Water rushes over the Enoggera Dam spillway on Sunday.

About 600 homes in The Gap lost water supply on Sunday afternoon due to a power failure on one of the pumps that services the suburb. Supply was restored about six hours later but the relatively minor incident was a demonstration of how the impact of this flood is in many ways wider than that of 2011.

While that flood inundated thousands of homes and businesses and cut a swathe of destruction in Brisbane’s riverside suburbs like Toowong, Milton and Fairfield, much of the damage was limited to the Brisbane River floodplain and not the suburban freshwater creeks that feed into it.

This time, the creeks copped it. Mount Glorious, to the west of Brisbane, has received 1.5 metres worth of rain in this event, according to the Bureau of Meteorology. That is nearing its average annual total of about 1600 mm.

Assessing the damage will be an enormous task. At St John’s Wood, a $15 million project to replace the ageing Gresham St bridge across Enoggera Creek was completely submerged.

As we have heard many times over the past few days, every flood is different.

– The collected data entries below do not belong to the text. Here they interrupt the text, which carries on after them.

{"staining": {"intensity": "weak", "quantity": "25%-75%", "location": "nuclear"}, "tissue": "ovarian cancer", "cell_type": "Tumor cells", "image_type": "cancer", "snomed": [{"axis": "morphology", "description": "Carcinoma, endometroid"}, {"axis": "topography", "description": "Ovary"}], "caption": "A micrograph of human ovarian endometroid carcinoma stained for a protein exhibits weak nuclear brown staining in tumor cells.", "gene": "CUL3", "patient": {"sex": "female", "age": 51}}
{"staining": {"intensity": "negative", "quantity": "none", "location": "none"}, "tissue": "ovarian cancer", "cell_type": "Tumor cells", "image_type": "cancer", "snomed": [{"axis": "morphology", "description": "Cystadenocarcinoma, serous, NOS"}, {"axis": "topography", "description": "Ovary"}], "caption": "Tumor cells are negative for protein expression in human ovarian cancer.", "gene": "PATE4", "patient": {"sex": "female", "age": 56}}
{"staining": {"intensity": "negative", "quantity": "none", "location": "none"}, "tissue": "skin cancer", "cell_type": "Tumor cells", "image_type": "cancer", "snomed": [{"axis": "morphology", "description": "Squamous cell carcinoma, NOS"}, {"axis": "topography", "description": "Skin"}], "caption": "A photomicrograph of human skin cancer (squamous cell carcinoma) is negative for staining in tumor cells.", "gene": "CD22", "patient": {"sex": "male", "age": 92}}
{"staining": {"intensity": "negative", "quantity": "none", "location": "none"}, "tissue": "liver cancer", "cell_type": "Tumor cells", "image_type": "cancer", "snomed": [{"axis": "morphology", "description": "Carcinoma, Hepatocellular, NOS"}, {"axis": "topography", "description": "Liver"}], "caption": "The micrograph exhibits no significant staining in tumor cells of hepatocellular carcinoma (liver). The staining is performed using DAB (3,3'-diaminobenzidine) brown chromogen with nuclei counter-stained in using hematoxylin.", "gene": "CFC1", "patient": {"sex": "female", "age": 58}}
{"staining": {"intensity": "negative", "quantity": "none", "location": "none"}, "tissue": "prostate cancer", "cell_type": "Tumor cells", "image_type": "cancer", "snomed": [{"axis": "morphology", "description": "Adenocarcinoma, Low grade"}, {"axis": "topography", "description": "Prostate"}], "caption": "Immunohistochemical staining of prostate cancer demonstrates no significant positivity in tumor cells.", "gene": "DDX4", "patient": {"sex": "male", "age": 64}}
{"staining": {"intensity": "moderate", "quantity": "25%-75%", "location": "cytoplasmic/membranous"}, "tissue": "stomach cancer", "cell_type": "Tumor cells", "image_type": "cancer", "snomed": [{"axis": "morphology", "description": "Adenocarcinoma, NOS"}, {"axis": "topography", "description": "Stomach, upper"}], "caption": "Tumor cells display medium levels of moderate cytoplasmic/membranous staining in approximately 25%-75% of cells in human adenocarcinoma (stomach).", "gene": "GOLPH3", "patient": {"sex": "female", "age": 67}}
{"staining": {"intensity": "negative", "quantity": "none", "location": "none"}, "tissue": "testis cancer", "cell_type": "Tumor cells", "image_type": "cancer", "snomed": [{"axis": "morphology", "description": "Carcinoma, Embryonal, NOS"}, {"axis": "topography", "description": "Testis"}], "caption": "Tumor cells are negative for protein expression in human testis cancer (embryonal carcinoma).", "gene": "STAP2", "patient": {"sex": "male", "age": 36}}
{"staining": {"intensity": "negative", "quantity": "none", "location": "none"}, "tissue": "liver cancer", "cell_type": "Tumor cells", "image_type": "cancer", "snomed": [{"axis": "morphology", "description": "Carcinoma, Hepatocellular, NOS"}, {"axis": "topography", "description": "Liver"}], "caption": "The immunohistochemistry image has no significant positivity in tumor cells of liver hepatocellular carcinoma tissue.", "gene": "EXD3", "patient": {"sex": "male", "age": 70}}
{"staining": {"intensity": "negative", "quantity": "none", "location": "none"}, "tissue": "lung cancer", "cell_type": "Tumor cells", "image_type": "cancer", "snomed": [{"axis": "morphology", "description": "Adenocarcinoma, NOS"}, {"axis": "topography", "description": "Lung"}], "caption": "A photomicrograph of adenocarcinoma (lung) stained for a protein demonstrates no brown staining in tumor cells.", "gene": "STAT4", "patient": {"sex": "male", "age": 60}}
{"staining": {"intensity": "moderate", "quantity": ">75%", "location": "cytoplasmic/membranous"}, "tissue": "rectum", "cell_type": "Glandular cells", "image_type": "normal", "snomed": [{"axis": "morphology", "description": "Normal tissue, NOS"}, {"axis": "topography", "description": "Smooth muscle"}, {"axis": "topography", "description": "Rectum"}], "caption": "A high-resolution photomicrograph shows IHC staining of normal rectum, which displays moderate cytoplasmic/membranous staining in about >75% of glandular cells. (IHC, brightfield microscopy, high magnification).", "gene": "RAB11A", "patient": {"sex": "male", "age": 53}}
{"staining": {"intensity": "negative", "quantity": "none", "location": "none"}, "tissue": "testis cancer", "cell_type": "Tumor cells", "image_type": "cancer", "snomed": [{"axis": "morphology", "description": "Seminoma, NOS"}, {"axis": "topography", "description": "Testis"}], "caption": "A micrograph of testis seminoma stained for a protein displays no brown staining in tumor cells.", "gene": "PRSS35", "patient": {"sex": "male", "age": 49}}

Brisbane oldest water storage facility, the 156 year old Enoggera Dam, was at 210 per cent capacity early on Monday morning, with water flowing over the top of its upper spillway and into Enoggera Creek, blocking road intersections and scattering debris in parks and backyards downstream.

Settlement Road, The Gap remained closed on Monday morning. (Image: Cr Steve Toomey)

Parts of the suburb that had never seen flooding in living memory were turned into raging torrents as the dam spilled.

For residents of The Gap, the weekend was less reminiscent of the 2011 floods and more evocative of the supercell storm event that devastated the suburb one Sunday evening in November, 2008, when trunks of tall gum trees were snapped in half like matchsticks and roof after roof was peeled off homes.

As with that horrible day, The Gap was cut off from the rest of the city for much of Sunday, with its main artery, Waterworks Rd, under water in several places and a landslip on Keperra Hill blocking the alternative route out, Settlement Rd.

That road remained blocked on Monday morning but one thing had changed from the drenching of the past four days. Waking up to a morning of near silence, with clear skies and no rain pounding the roof was as eery as it was welcome.